Il concetto di "benessere", come sappiamo, non riguarda solo le condizioni strettamente fisiche della persona, ma soprattutto quelle mentali ed emotive, cioè la condizione psicofisica di ogni uomo e di ogni donna, affinchè questi si possa dire "effettivamente esistente", dotato di abilità ed intelligenza, consapevole di essere parte integrante di un contesto socio-affettivo che lo accoglie, che in ogni aspetto si prende cura di lui. La considerazione dell'integrità, che ogni essere umano ha diritto di possedere e di mantenere, si fa molto più delicata, concettualmente, nelle fasi principali dell'età evolutiva, la quale, più di ogni altra, necessita del supporto di persone sane, siano esse singoli individui, tutori di varia natura e funzione, medici, o fatidiche agenzie educative. Purchè questi non rimangano soltanto vuote definizioni. Cosa necessiti alla persona per vivere degnamente il proprio stato di salute, dobbiamo comprenderlo noi tutti; ma, in particolar modo, lo deve praticare chi, per il suo ruolo sociale, familiare, per la sua natura o per la professione che svolge, si prende carico di altre persone. Indubbiamente questo è un impegno non facile: ma i meccanismi sociali hanno una propria deontologia: la quale si impone attraverso tali sistemi, in virtù della loro particolare funzione e della loro stessa efficacia, inducendo ogni referente, di qualunque grado, ad assumersi le responsabilità inerenti al proprio ruolo ed alla funzione che svolge all'interno di tali strutture e servizi.

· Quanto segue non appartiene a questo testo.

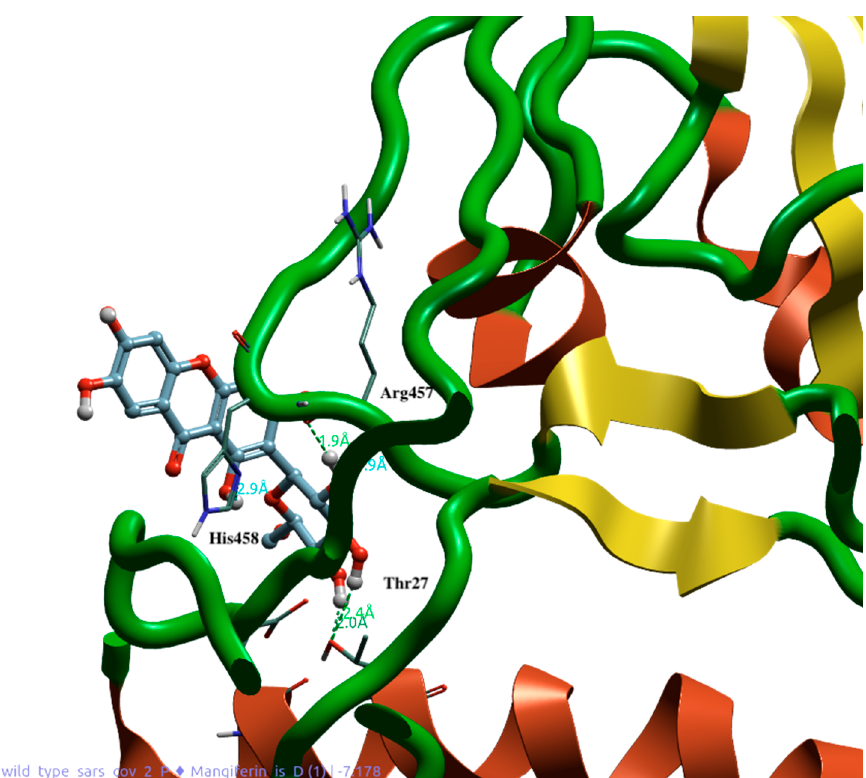
Figure 8. Docking position of MGF (1) in the binding interface between spike 1 (green and yellow) and ACE2 (red). Interaction with His34, Arg457, and His458. Water and accessory parts of spike and ACE2 were omitted for clarity.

Ognuno di noi si affida a qualcuno, sia esso un genitore, un medico, un confessore, cercando la cura a qualcosa che lo fa stare male, e spesso la mancanza di una risposta adeguata al bisogno avviene proprio là dove i rapporti sociali sembrano farsi, apparentemente, più diretti, improntati ad autentica familiarità, richiedenti solidarietà ed approccio umano. Non possiamo trascurare che esiste un apparato di tipo istituzionale, ovunque ramificato nei suoi vari ambiti e gerarchie, fatto di specialisti, che vengono retribuiti per il loro lavoro, sul cui metodo possono riferire solo altrettanti esperti, ma sul cui "approccio al paziente" chiunque di noi avrebbe almeno qualcosa da dire. Recenti normative, anche in ambito sanitario, hanno cambiato la modalità e la definizione degli approcci, sia relazionali (U.r.p.), che terapeutici (Sale degenza) ma non la loro sostanza, spesso molto carente di umanità. Il paziente viene di volta in volta definito con un nome, un numero, una sindrome: sono stati avviati dibattiti interminabili sul fatto che si debba chiamarlo paziente, cliente, utente, senza curarsi del vero problema, che consiste nel chiedersi come egli si senta, e soprattutto che cosa si senta di essere, in una società che dà così poco spazio ai bisogni umani, ovvero alle necessità esistenziali dell'essere umano.